#### Goal of the exercise
Locate each line in the records below that contains the string "there" and copy those lines, treating uppercase and lowercase as different.

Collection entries
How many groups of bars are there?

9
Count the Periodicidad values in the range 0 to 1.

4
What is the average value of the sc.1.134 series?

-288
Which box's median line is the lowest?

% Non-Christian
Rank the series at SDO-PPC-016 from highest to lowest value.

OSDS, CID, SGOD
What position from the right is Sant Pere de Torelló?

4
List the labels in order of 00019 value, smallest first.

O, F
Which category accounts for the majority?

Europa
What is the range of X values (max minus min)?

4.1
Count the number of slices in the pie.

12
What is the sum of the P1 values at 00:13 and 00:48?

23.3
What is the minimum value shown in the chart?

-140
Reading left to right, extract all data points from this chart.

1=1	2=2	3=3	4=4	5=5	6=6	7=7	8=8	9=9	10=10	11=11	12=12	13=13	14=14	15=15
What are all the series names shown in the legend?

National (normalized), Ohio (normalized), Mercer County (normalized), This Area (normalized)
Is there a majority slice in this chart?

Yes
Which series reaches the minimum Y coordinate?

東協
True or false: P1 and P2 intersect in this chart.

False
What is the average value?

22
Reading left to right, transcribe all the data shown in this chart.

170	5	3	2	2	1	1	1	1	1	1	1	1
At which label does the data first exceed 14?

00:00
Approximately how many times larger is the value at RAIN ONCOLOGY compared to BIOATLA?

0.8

#### Solution to the problem
How many groups of bars are there?
Is there a majority slice in this chart?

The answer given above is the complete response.